▸ **To do**
Transcribe the records word for word, beginning with the first line and ending with the line that contains "show no significant"; include nothing else.

Stored items
==*==
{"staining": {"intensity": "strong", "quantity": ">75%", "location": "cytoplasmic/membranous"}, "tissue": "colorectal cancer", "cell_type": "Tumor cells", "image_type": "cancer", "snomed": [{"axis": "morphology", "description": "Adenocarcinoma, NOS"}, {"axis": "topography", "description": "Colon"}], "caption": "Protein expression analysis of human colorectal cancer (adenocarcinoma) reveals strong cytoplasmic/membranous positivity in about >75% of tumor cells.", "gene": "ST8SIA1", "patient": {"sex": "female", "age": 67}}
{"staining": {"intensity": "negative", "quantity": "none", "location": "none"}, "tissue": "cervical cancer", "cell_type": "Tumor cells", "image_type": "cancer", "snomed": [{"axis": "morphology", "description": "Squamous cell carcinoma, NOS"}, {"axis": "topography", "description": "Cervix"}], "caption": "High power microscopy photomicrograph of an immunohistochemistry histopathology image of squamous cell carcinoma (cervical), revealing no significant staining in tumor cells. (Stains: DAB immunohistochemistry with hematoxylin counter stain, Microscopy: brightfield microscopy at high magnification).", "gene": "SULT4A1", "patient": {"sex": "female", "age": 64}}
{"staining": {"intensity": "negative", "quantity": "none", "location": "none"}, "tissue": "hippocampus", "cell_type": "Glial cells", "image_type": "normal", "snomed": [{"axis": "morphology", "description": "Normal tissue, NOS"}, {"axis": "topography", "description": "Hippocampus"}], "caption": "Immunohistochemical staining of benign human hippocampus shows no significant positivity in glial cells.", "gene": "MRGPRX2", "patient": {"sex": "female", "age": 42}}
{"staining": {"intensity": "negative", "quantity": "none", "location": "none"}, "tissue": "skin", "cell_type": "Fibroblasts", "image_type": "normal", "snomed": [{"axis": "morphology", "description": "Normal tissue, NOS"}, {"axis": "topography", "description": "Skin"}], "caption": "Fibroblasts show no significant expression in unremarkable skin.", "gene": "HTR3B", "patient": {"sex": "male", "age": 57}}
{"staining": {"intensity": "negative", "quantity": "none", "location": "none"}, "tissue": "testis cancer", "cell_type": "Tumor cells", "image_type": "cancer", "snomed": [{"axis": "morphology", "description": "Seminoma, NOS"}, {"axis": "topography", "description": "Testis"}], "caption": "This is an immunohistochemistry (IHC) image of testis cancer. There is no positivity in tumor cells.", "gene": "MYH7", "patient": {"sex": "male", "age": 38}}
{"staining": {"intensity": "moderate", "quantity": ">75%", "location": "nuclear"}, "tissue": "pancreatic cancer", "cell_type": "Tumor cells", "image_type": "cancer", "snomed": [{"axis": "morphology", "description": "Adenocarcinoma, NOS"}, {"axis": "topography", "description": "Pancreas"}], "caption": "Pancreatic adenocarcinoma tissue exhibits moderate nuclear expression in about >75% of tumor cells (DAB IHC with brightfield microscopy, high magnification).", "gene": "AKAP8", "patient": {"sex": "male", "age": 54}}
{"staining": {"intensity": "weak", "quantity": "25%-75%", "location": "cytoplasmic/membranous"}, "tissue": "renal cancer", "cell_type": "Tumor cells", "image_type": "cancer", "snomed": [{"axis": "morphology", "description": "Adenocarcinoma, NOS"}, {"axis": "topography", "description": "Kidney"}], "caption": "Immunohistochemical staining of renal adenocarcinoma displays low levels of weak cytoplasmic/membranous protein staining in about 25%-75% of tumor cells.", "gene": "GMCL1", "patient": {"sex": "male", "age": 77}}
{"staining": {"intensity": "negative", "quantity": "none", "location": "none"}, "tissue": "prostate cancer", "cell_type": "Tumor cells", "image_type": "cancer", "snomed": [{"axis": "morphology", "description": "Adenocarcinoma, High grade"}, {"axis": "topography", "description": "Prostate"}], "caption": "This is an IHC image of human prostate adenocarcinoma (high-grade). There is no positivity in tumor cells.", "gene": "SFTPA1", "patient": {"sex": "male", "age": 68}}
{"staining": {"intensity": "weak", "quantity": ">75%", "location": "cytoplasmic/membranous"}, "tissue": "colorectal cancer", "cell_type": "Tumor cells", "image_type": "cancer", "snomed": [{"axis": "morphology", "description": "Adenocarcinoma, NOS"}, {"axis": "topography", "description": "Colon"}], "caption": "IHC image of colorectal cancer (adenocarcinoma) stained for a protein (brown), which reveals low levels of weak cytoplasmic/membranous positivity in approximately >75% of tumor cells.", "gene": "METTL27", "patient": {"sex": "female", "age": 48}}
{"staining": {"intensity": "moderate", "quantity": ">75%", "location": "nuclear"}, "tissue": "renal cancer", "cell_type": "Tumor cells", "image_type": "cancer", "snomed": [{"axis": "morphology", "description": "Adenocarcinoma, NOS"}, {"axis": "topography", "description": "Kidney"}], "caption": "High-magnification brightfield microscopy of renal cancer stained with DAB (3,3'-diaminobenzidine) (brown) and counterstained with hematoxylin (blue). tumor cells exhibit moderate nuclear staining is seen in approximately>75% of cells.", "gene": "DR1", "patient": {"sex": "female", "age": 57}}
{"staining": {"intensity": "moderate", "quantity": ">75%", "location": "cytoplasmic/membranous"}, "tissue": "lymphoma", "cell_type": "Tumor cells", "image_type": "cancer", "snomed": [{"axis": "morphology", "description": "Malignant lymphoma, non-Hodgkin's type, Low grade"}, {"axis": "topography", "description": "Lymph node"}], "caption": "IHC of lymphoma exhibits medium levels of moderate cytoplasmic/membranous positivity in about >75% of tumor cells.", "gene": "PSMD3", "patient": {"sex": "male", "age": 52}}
==*==
▸ **Exercise result**
{"staining": {"intensity": "strong", "quantity": ">75%", "location": "cytoplasmic/membranous"}, "tissue": "colorectal cancer", "cell_type": "Tumor cells", "image_type": "cancer", "snomed": [{"axis": "morphology", "description": "Adenocarcinoma, NOS"}, {"axis": "topography", "description": "Colon"}], "caption": "Protein expression analysis of human colorectal cancer (adenocarcinoma) reveals strong cytoplasmic/membranous positivity in about >75% of tumor cells.", "gene": "ST8SIA1", "patient": {"sex": "female", "age": 67}}
{"staining": {"intensity": "negative", "quantity": "none", "location": "none"}, "tissue": "cervical cancer", "cell_type": "Tumor cells", "image_type": "cancer", "snomed": [{"axis": "morphology", "description": "Squamous cell carcinoma, NOS"}, {"axis": "topography", "description": "Cervix"}], "caption": "High power microscopy photomicrograph of an immunohistochemistry histopathology image of squamous cell carcinoma (cervical), revealing no significant staining in tumor cells. (Stains: DAB immunohistochemistry with hematoxylin counter stain, Microscopy: brightfield microscopy at high magnification).", "gene": "SULT4A1", "patient": {"sex": "female", "age": 64}}
{"staining": {"intensity": "negative", "quantity": "none", "location": "none"}, "tissue": "hippocampus", "cell_type": "Glial cells", "image_type": "normal", "snomed": [{"axis": "morphology", "description": "Normal tissue, NOS"}, {"axis": "topography", "description": "Hippocampus"}], "caption": "Immunohistochemical staining of benign human hippocampus shows no significant positivity in glial cells.", "gene": "MRGPRX2", "patient": {"sex": "female", "age": 42}}
{"staining": {"intensity": "negative", "quantity": "none", "location": "none"}, "tissue": "skin", "cell_type": "Fibroblasts", "image_type": "normal", "snomed": [{"axis": "morphology", "description": "Normal tissue, NOS"}, {"axis": "topography", "description": "Skin"}], "caption": "Fibroblasts show no significant expression in unremarkable skin.", "gene": "HTR3B", "patient": {"sex": "male", "age": 57}}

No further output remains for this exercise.